Can I do these steps to overcome large files of dist.seqs and subsequent procedures?

when I did my sequence analysis, I can only get 60 g memory from the computer cluster to work with. My aim is to generate fasta files with representative sequences according to different cutoff values to do phylogenetic analysis. I can get the original fasta file cleaned up without problem based on the mothur SOP. However, the files are too big dist.seqs and the subsequent steps. I realised that when I did cluster with a relative low cutoff value, the computer can still generate files for processing further. The steps I need to use if memory is not an issue are as followed:

dist.seqs(fasta=myfastafile.fa, cutoff=0.1, output=lt)
cluster(phylip=myfastafile.phylip.dist, cutoff=0.1, precision=1000)
get.oturep(phylip=myfastafile…phylip.dist,, fasta=myfastafile.fa, count=myfastafile.count_table)

the above code will not work due to memory overload. however the workflow below will work.

dist.seqs(fasta=myfastafile.fa, cutoff=0.03, output=lt)
cluster(phylip=myfastafile.phylip.dist, cutoff=0.03) ### just do not set the precision for now
get.oturep(phylip=myfastafile…phylip.dist,, fasta=myfastafile.fa, count=myfastafile.count_table)

this code will somehow to generate one or two fasta files containing representative sequences and the number of sequences can reduce by 1/3. lets the files generated are:


### I did the following commands dist.seqs(fasta=myfastafile.0.01.rep.fasta, cutoff=0.1, output=lt) cluster(phylip=myfastafile.0.01.rep.phylip.dist, cutoff=0.1, precision=1000) get.oturep(phylip=myfastafile.0.01.rep.phylip.dist,, fasta=myfastafile.0.01.rep, count=myfastafile.0.01.rep.count_table)
### this way of repeating somehow generate a set of fasta files with sequences of different cutoff values. the memory can handle the files, too. I would like to know whether this repeating is valid or not. Anyone can answer, please?

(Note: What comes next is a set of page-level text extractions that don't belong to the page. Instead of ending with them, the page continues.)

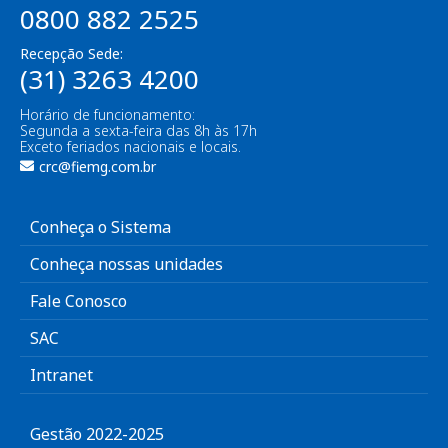
0800 882 2525
Recepção Sede:
(31) 3263 4200
Horário de funcionamento:
Segunda a sexta-feira das 8h às 17h
Exceto feriados nacionais e locais.
crc@fiemg.com.br
Conheça o Sistema
Conheça nossas unidades
Fale Conosco
SAC
Intranet
Gestão 2022-2025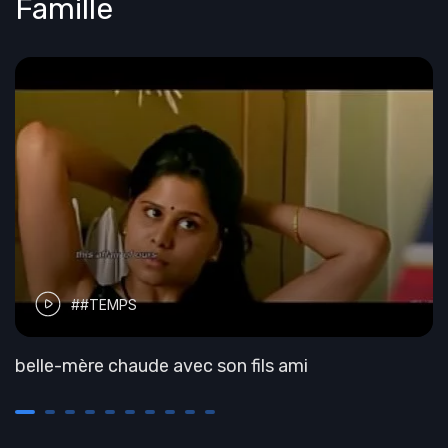
Famille
##TEMPS
belle-mère chaude avec son fils ami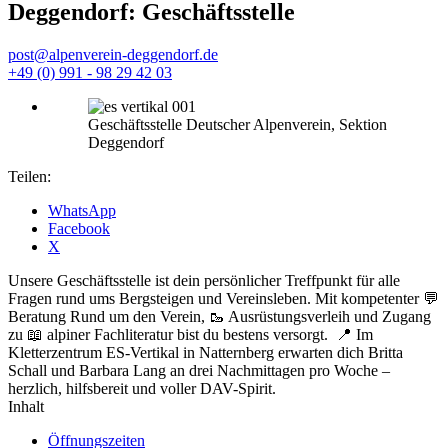
Deggendorf: Geschäftsstelle
post@alpenverein-deggendorf.de
+49 (0) 991 - 98 29 42 03
Geschäftsstelle Deutscher Alpenverein, Sektion
Deggendorf
Teilen:
WhatsApp
Facebook
X
Unsere Geschäftsstelle ist dein persönlicher Treffpunkt für alle
Fragen rund ums Bergsteigen und Vereinsleben. Mit kompetenter 💬
Beratung Rund um den Verein, 🥾 Ausrüstungsverleih und Zugang
zu 📖 alpiner Fachliteratur bist du bestens versorgt. 📍 Im
Kletterzentrum ES-Vertikal in Natternberg erwarten dich Britta
Schall und Barbara Lang an drei Nachmittagen pro Woche –
herzlich, hilfsbereit und voller DAV-Spirit.
Inhalt
Öffnungszeiten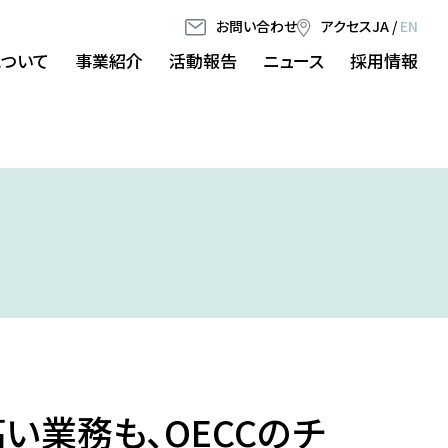
お問い合わせ
アクセス
JA
/
EN
について
事業紹介
活動報告
ニュース
採用情報
い業務も、OECCのチ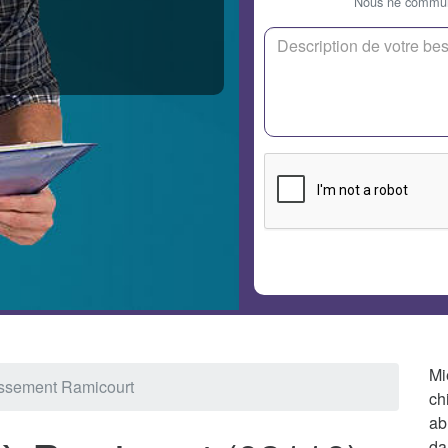
Nous ne communi
Mi
ssement Ramicourt
ch
ab
da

Why don’t you use cluster.split?

I tried that, but the output file gave a lower cutoff value.

mothur > cluster.split(phylip=nxrA.cleaned.unique.precluster.phylip.dist, count=nxrA.cleaned.unique.precluster.count_table, cutoff=0.1, precision=1000)

Cutoff was 0.1005 changed cutoff to 0.032
It took 67 seconds to cluster
Merging the clustered files…
It took 2 seconds to merge.

Output File Names:

does this mean that there is no difference on otu representatives between 0.1005 and 0.032 cutoff values?

it looks like you are fine here. please see:

“Why does the cutoff change when I cluster with average neighbor?”